* _Given data_:
+---+

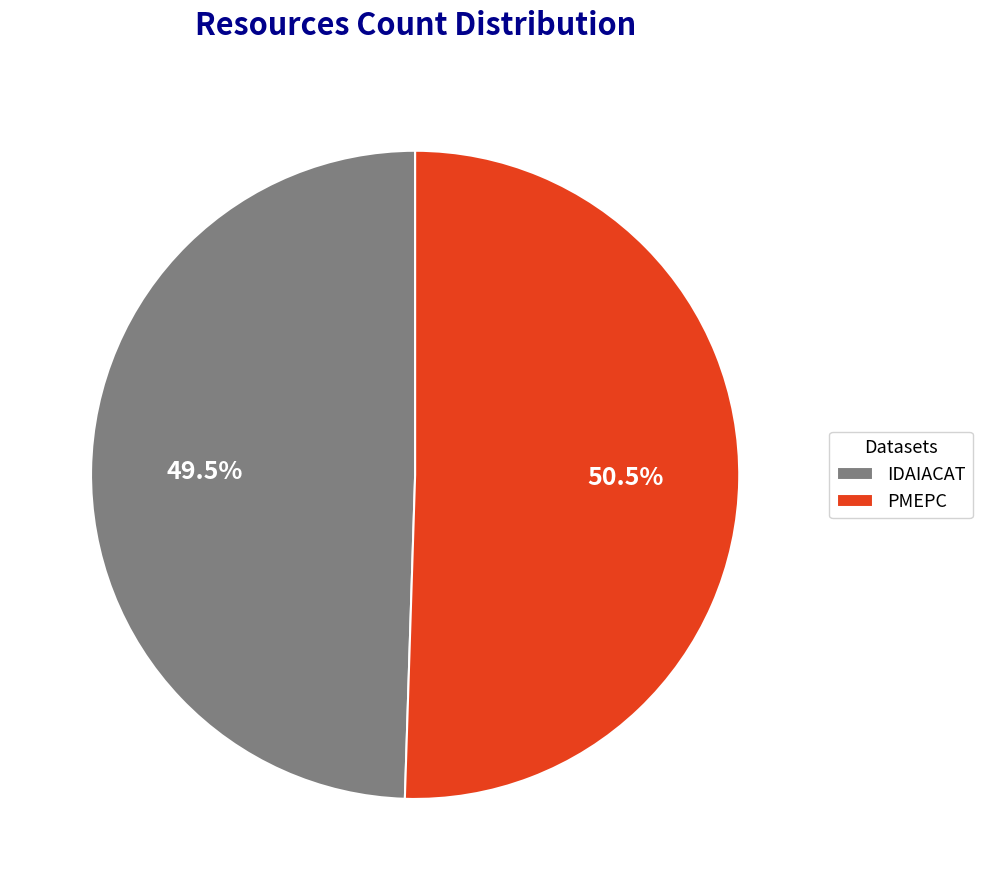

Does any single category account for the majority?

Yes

+---+

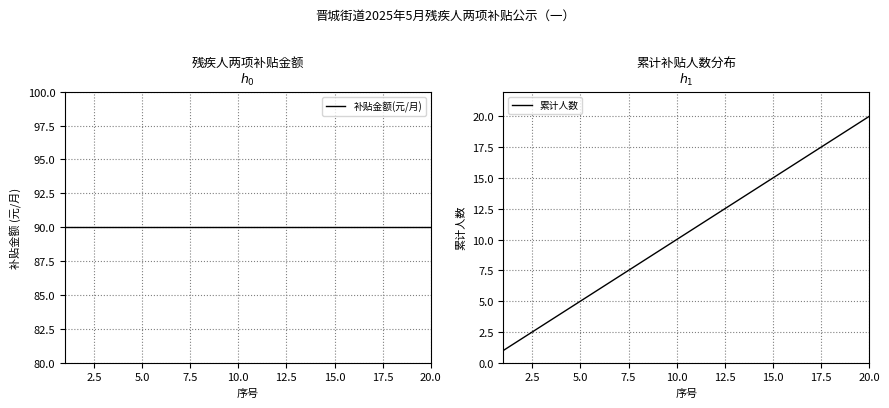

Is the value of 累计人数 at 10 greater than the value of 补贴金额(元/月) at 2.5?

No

+---+

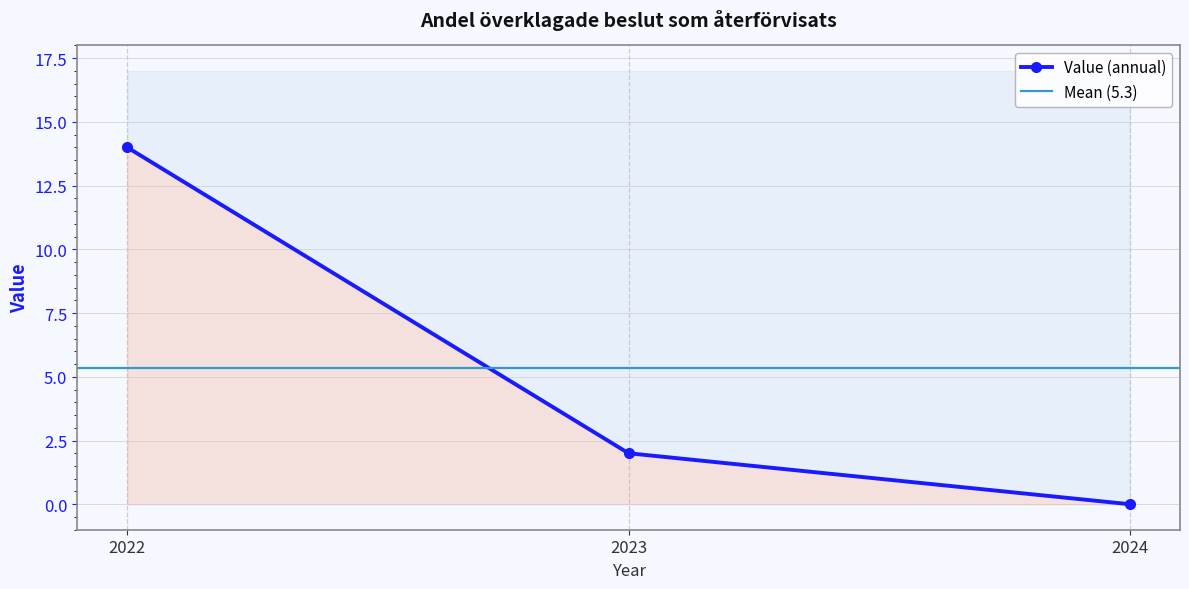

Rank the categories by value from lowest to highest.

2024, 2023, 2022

+---+

* _Task directions_:
Return, unchanged, the lines of the material that begin with the line containing "Rank the categories" and continue through the line containing "2024, 2023, 2022".

* _Answer for the task_:
Rank the categories by value from lowest to highest.

2024, 2023, 2022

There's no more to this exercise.